## TASK STATEMENT
The output should match, line for line, the records from the line containing "that infect tomatoes" through the line containing "the ETC and", with every picture left out.

## DATASET RECORDS

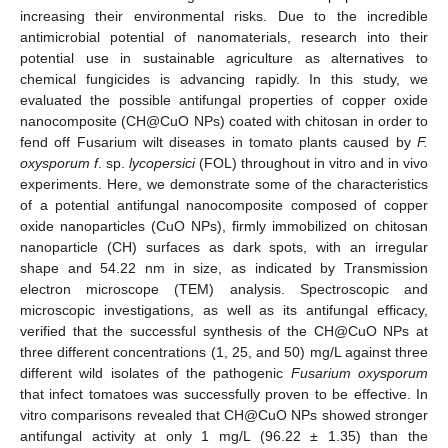
increasing their environmental risks. Due to the incredible
antimicrobial potential of nanomaterials, research into their
potential use in sustainable agriculture as alternatives to
chemical fungicides is advancing rapidly. In this study, we
evaluated the possible antifungal properties of copper oxide
nanocomposite (CH@CuO NPs) coated with chitosan in order to
fend off Fusarium wilt diseases in tomato plants caused by
F.
oxysporum f
. sp.
lycopersici
(FOL) throughout in vitro and in vivo
experiments. Here, we demonstrate some of the characteristics
of a potential antifungal nanocomposite composed of copper
oxide nanoparticles (CuO NPs), firmly immobilized on chitosan
nanoparticle (CH) surfaces as dark spots, with an irregular
shape and 54.22 nm in size, as indicated by Transmission
electron microscope (TEM) analysis. Spectroscopic and
microscopic investigations, as well as its antifungal efficacy,
verified that the successful synthesis of the CH@CuO NPs at
three different concentrations (1, 25, and 50) mg/L against three
different wild isolates of the pathogenic
Fusarium oxysporum
that infect tomatoes was successfully proven to be effective. In
vitro comparisons revealed that CH@CuO NPs showed stronger
antifungal activity at only 1 mg/L (96.22 ± 1.35) than the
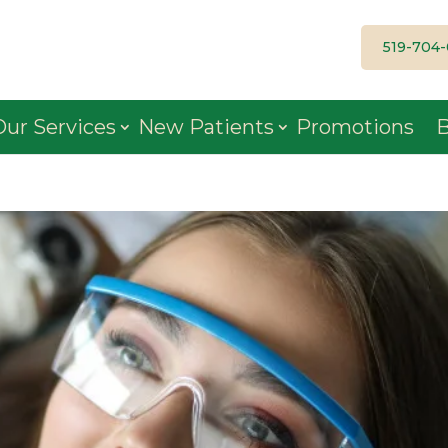
519-704
Our Services
New Patients
Promotions
B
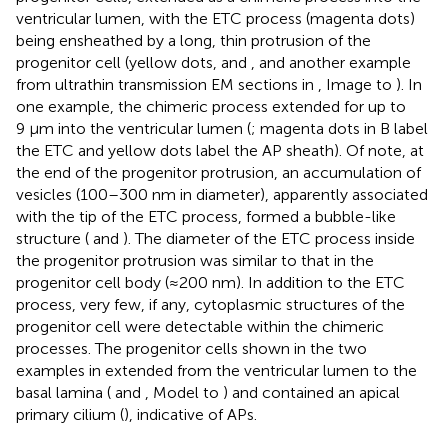
ventricular lumen, with the ETC process (magenta dots)
being ensheathed by a long, thin protrusion of the
progenitor cell (yellow dots,
and
, and another example
from ultrathin transmission EM sections in
, Image to
). In
one example, the chimeric process extended for up to
9 µm into the ventricular lumen (
; magenta dots in B label
the ETC and yellow dots label the AP sheath). Of note, at
the end of the progenitor protrusion, an accumulation of
vesicles (100–300 nm in diameter), apparently associated
with the tip of the ETC process, formed a bubble-like
structure (
and
). The diameter of the ETC process inside
the progenitor protrusion was similar to that in the
progenitor cell body (≈200 nm). In addition to the ETC
process, very few, if any, cytoplasmic structures of the
progenitor cell were detectable within the chimeric
processes. The progenitor cells shown in the two
examples in
extended from the ventricular lumen to the
basal lamina (
and
, Model to
) and contained an apical
primary cilium (
), indicative of APs.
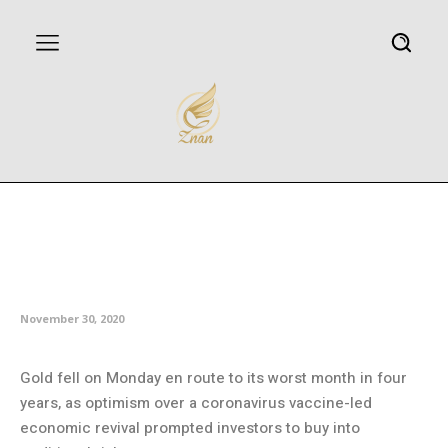
Vaccine optimism puts gold on
course for worst month in four
years
November 30, 2020
Gold fell on Monday en route to its worst month in four
years, as optimism over a coronavirus vaccine-led
economic revival prompted investors to buy into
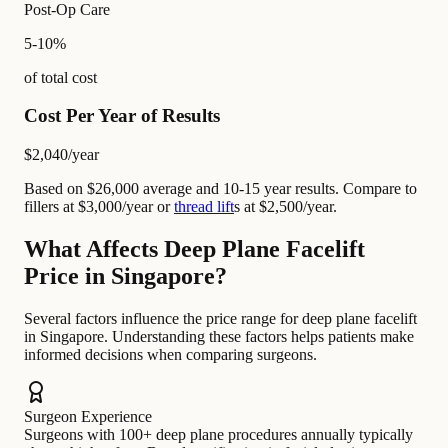
Post-Op Care
5-10%
of total cost
Cost Per Year of Results
$2,040
/year
Based on $26,000 average and 10-15 year results. Compare to
fillers at $3,000/year or
thread lift
s at $2,500/year.
What Affects Deep Plane Facelift
Price in Singapore?
Several factors influence the price range for deep plane facelift
in Singapore. Understanding these factors helps patients make
informed decisions when comparing surgeons.
Surgeon Experience
Surgeons with 100+ deep plane procedures annually typically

## COMPLETED TASK
that infect tomatoes was successfully proven to be effective. In
vitro comparisons revealed that CH@CuO NPs showed stronger
antifungal activity at only 1 mg/L (96.22 ± 1.35) than the
519-704
Our Services
New Patients
Promotions
B
ventricular lumen, with the ETC process (magenta dots)
being ensheathed by a long, thin protrusion of the
progenitor cell (yellow dots,
and
, and another example
from ultrathin transmission EM sections in
, Image to
). In
one example, the chimeric process extended for up to
9 µm into the ventricular lumen (
; magenta dots in B label
the ETC and yellow dots label the AP sheath). Of note, at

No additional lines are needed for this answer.